▶ [How to complete this task]
Repeat precisely the span of lines below that opens with the line containing "teapot: present [923,403,959,451]" and closes with the line containing "potted plant: present", both included.

-------- Record extracts --------

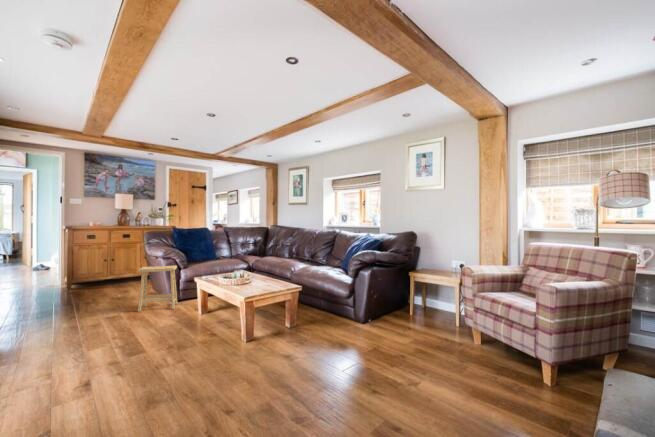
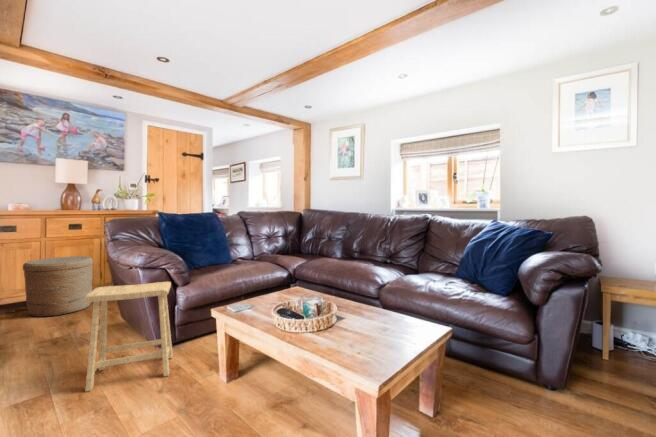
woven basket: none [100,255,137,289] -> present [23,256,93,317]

--------
-------- Record extracts --------

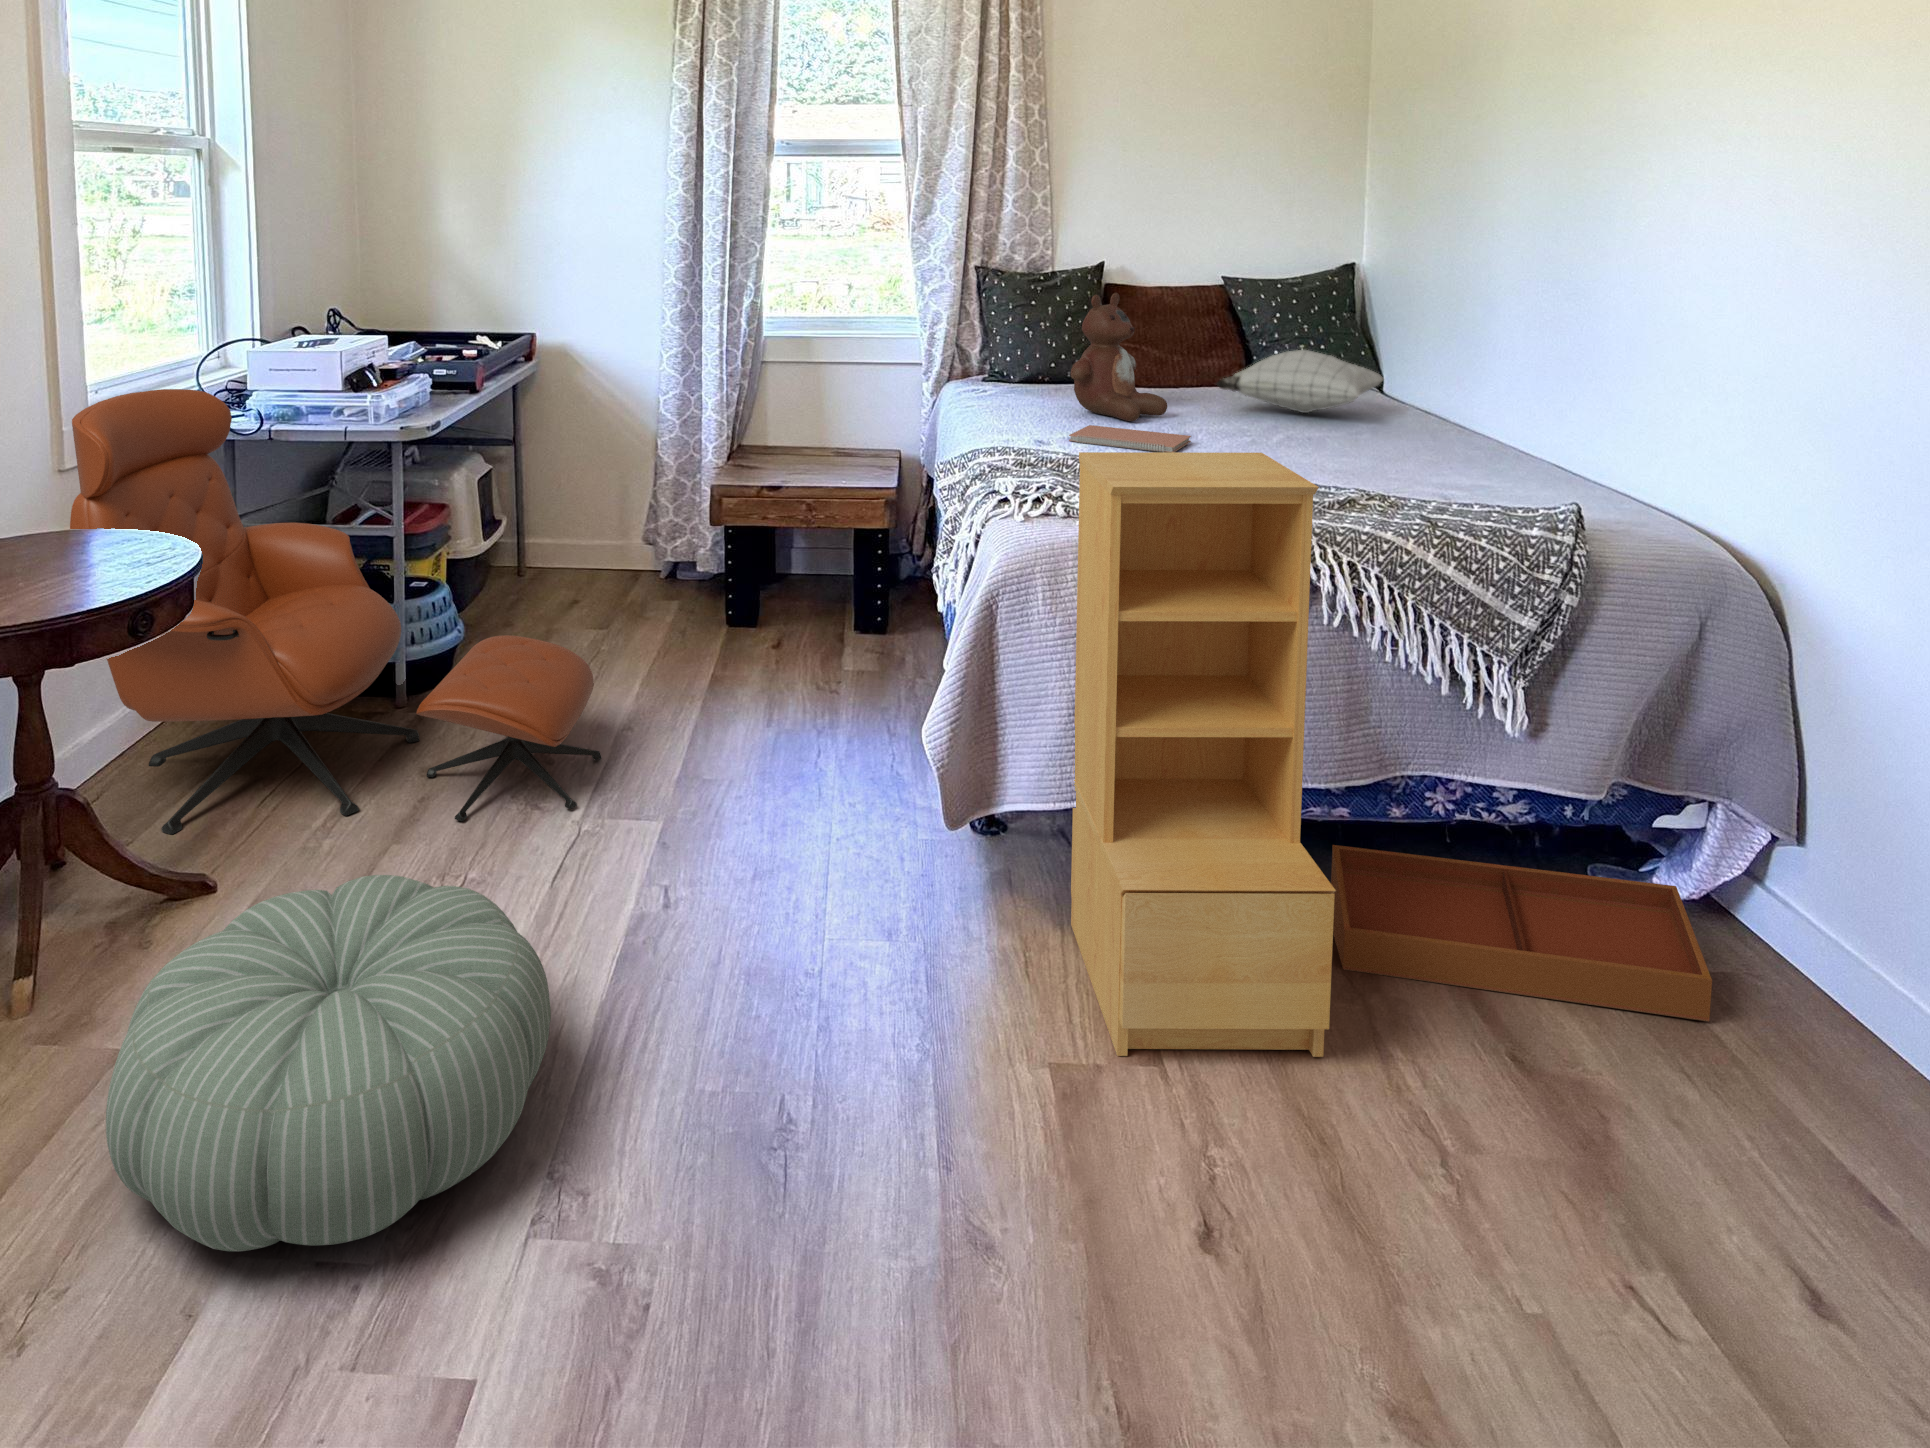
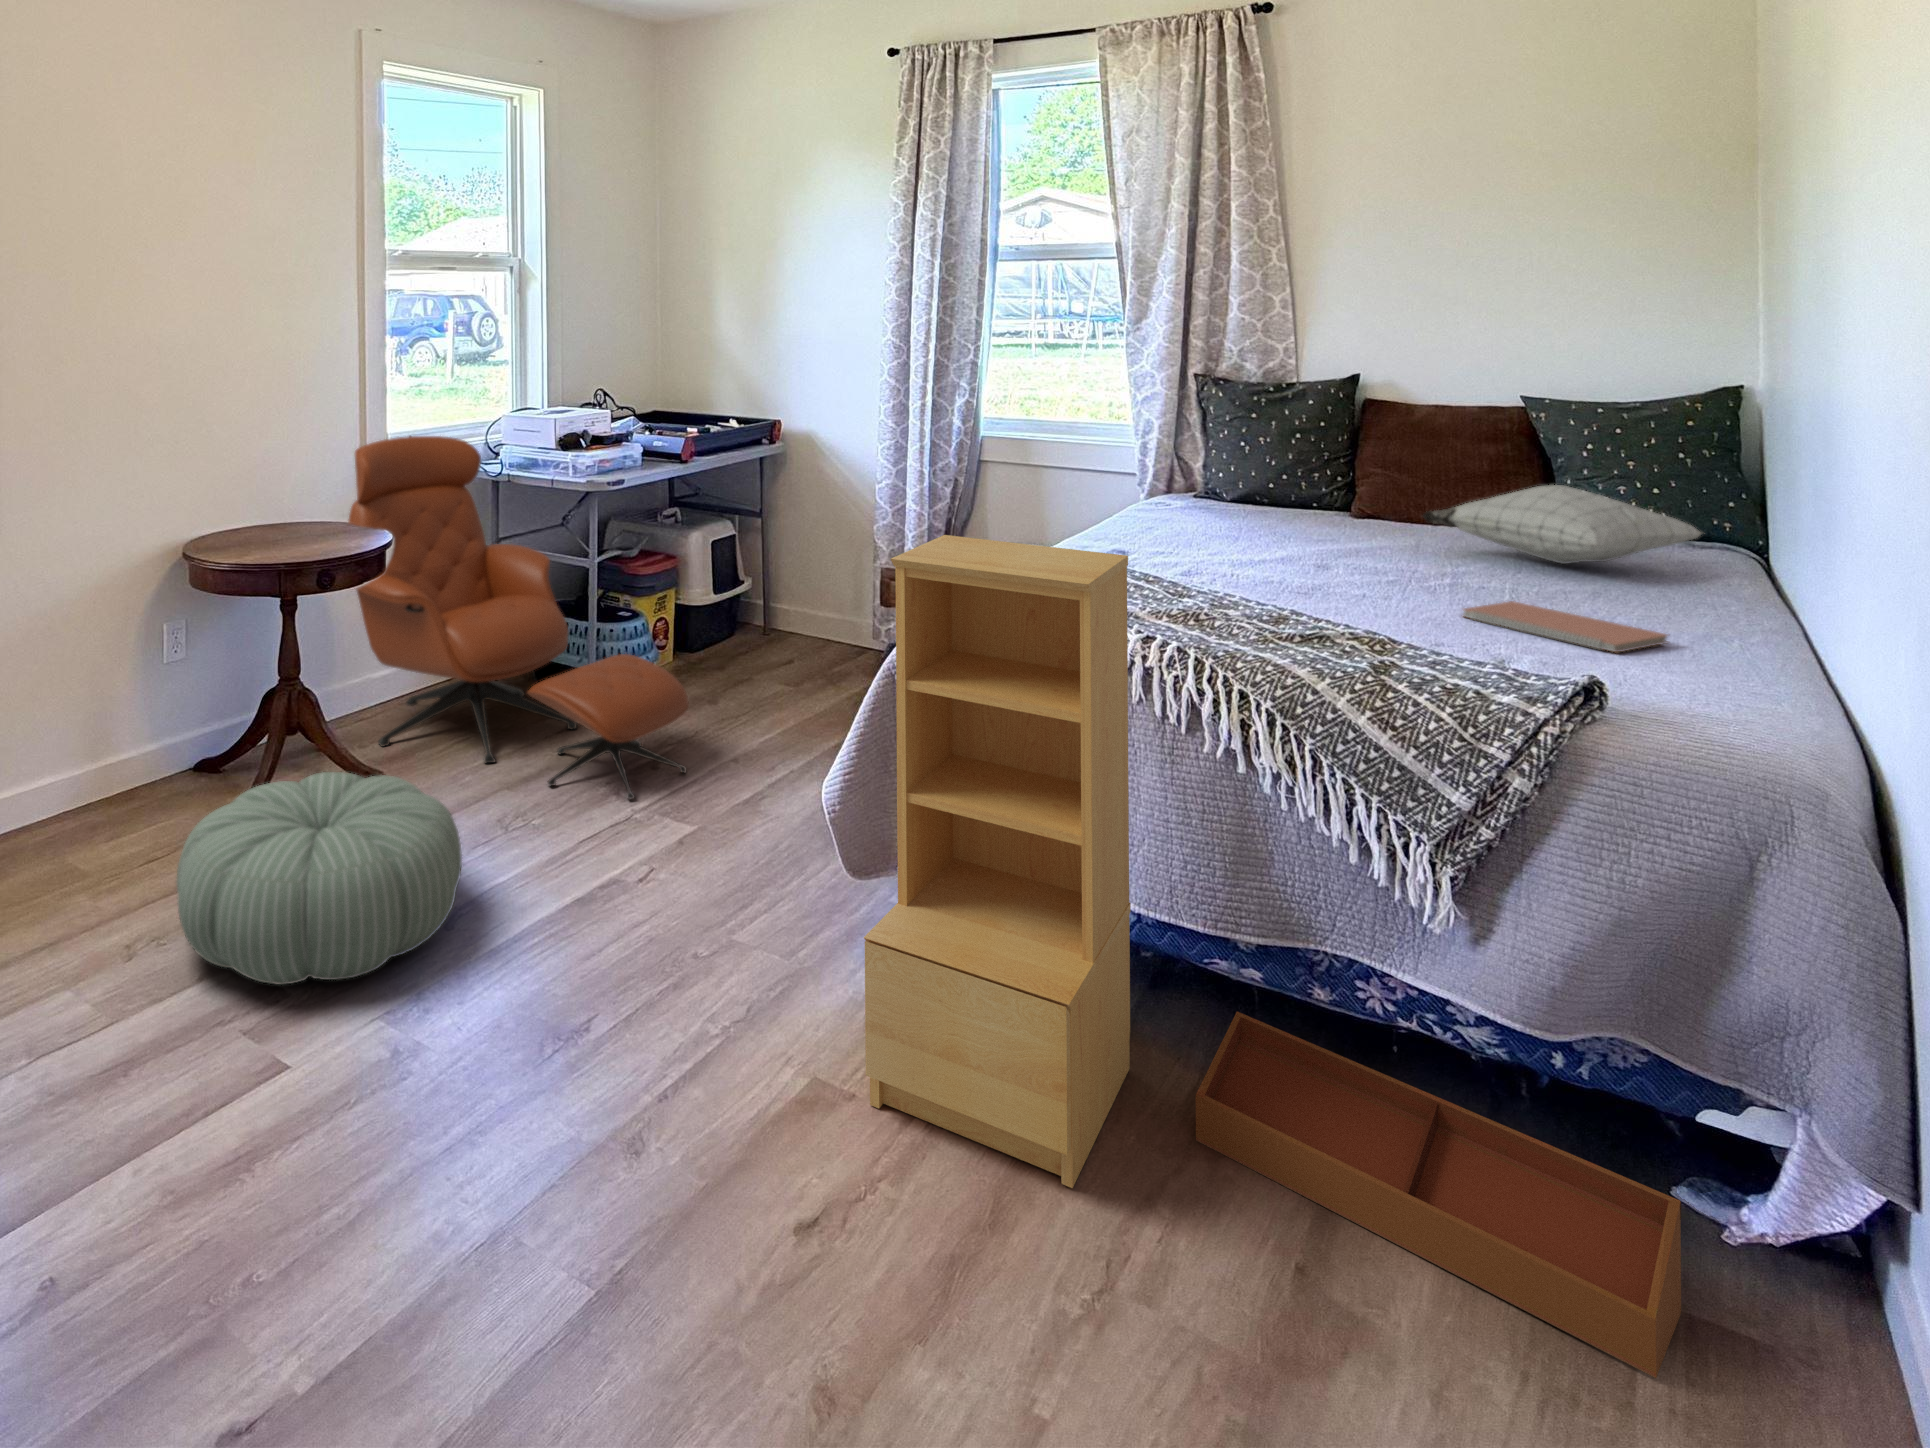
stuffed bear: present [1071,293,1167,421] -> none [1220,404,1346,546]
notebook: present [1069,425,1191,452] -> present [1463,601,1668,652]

--------
-------- Record extracts --------

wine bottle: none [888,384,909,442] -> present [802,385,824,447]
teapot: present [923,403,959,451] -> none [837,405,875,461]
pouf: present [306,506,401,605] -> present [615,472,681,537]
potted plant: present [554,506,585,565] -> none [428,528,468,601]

--------

▶ [Exercise solution]
teapot: present [923,403,959,451] -> none [837,405,875,461]
pouf: present [306,506,401,605] -> present [615,472,681,537]
potted plant: present [554,506,585,565] -> none [428,528,468,601]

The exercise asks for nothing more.